Postdoctoral Fellow: Hikaru Tsujimura

Hikaru TsujimuraResearch topic: Interdisciplinary collaboration, and investigation on a role of motivational salience on face recognition memory across periods of sleep
Research pathway: Psychology
Host institution:
Cardiff University

To date, there is extensive evidence showing that sleep is important for memory consolidation, transforming processes of initially labile memories into long-lasting memories, through repeatedly strengthening neural networks of the initial memories during sleep.

Specifically, when neural networks of memories overlap each other, they are strengthened together during sleep, that leads to extraction of generalized ideas or gist of overlapped memories, as well.

My PhD studies set up an alternative condition where memories were overlapped, but competitive each other, and examined whether sleep still promotes gist extraction of overlapped memories in such a competitive environment.

In order to control the extent to which memories overlap or not, I developed a novel paradigm, by morphing facial images along axis of both age and gender, creating a 2D ‘face space’. I trained participants on selected images within the ‘face space’, where some images were close together (overlapping representations), while others were far apart (non-overlapping representations). Participants were then tested for memory of the learned (old) images, and false memory of unstudied items within the face space.

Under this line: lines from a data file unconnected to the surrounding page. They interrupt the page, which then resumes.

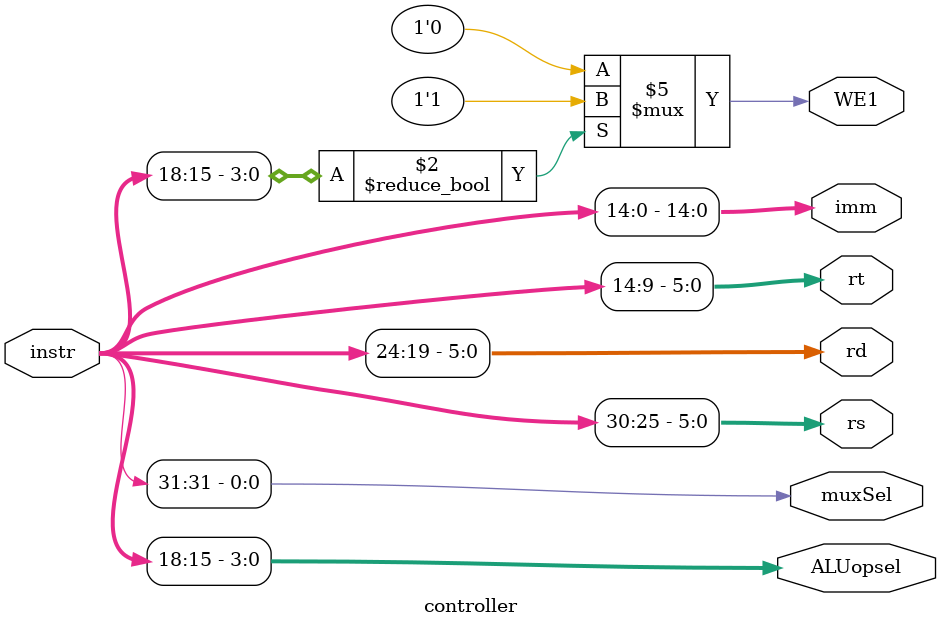
<source format=sv>
`timescale 1ns / 1ps


module controller(
input [31:0]instr,
output reg [3:0]ALUopsel,
output reg muxSel,
output reg WE1,
output reg [5:0]rs,
output reg [5:0]rd,
output reg [5:0]rt,
output reg [14:0] imm
    );
initial 
    begin
    muxSel = 0;
    WE1 = 1;
    end
always @(instr)
begin
    muxSel = instr[31:31];
    rs = instr[30:25];
    rd = instr[24:19];
    ALUopsel = instr[18:15];
    rt = instr[14:9];
    imm = instr[14:0];
    if(ALUopsel != 4'b0000)
    begin
        WE1 = 1;
    end
    else
    begin
        WE1 = 0;
    end
end
endmodule

</source>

My PhD studies suggested that sleep does not encourage gist extraction from overlapped memories in a competitive environment. Instead, sleep promotes differences between competitive memories, indicated by reducing false memory of overlapped items and protecting memory of studied items and encouraging false memory of non-overlapped items. This indicates that this sleep-dependent memory differentiation is induced by shifting participants’ mental representations of “old” away from the overlapped area.

During the fellowship, I will improve my research career, by developing interdisciplinary collaboration with other scholars, publishing and presenting my PhD findings, and by conducting proof-of-concept projects extending my doctoral work to investigate whether motivational salience also plays a role to boost the changes of face memory over time, especially during periods of sleep.